* **Brief**
Find each line in the entries below that contains the word "Sample", and copy those lines.

──────── Data listing

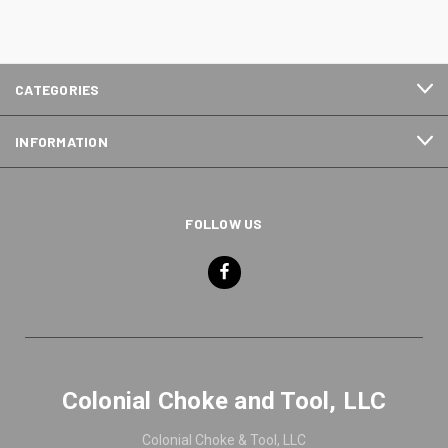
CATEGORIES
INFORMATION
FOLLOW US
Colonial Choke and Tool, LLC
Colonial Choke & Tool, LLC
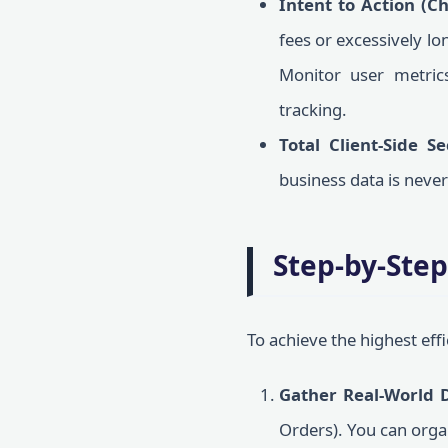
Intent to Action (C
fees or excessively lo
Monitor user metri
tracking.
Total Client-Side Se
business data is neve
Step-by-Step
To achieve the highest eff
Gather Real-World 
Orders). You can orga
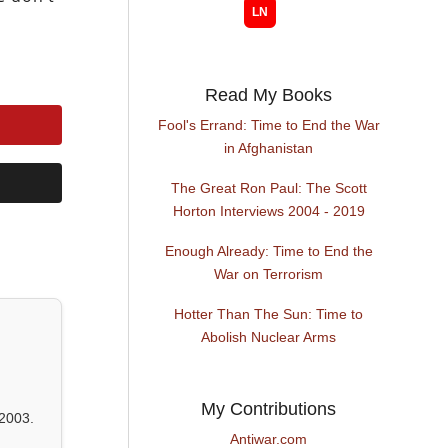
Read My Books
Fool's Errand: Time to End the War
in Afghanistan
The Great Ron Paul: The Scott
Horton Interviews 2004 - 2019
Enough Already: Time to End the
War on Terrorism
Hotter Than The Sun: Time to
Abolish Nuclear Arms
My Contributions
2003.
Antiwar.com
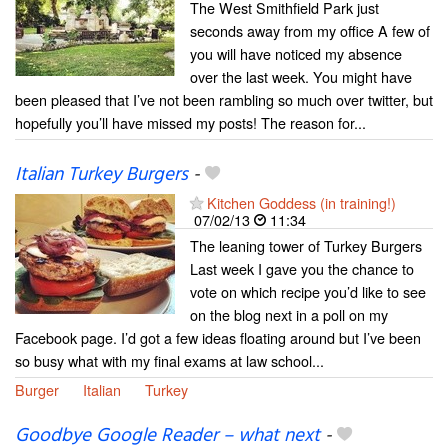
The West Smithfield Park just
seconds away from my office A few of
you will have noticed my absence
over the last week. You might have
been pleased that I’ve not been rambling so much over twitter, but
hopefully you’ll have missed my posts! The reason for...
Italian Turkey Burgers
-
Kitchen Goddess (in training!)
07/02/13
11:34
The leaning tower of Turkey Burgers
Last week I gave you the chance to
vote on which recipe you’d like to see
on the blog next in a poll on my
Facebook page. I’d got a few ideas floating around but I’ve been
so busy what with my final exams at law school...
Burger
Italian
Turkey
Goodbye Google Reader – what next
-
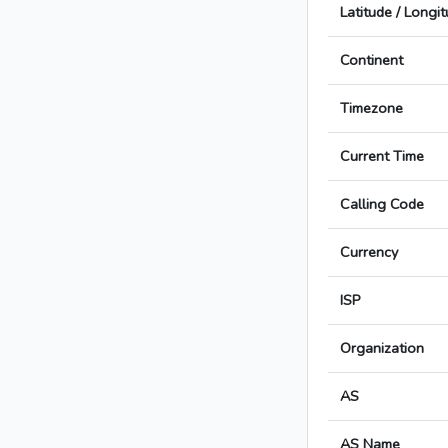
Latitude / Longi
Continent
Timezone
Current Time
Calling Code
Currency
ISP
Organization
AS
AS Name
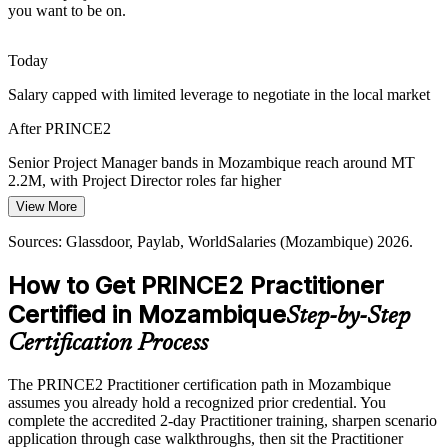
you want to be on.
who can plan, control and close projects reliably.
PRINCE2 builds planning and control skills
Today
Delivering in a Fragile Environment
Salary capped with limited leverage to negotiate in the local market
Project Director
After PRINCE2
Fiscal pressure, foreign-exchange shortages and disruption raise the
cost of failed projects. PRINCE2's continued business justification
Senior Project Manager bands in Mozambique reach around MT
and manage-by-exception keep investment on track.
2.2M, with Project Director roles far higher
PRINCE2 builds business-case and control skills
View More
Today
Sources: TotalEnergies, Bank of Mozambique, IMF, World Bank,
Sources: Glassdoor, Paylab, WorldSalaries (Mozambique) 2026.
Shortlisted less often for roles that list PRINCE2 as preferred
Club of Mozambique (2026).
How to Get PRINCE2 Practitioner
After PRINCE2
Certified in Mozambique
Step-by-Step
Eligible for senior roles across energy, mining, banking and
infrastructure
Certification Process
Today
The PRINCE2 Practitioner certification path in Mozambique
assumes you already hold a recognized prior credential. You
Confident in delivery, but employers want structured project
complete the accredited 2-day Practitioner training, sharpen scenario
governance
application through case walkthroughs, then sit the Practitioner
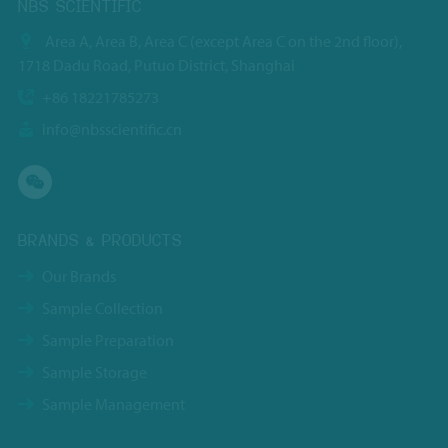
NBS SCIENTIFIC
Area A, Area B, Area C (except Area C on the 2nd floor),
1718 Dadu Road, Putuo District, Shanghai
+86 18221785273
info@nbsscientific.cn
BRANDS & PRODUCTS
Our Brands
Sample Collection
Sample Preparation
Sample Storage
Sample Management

────────────────

* **Answer space**
Sample Collection
Sample Preparation
Sample Storage
Sample Management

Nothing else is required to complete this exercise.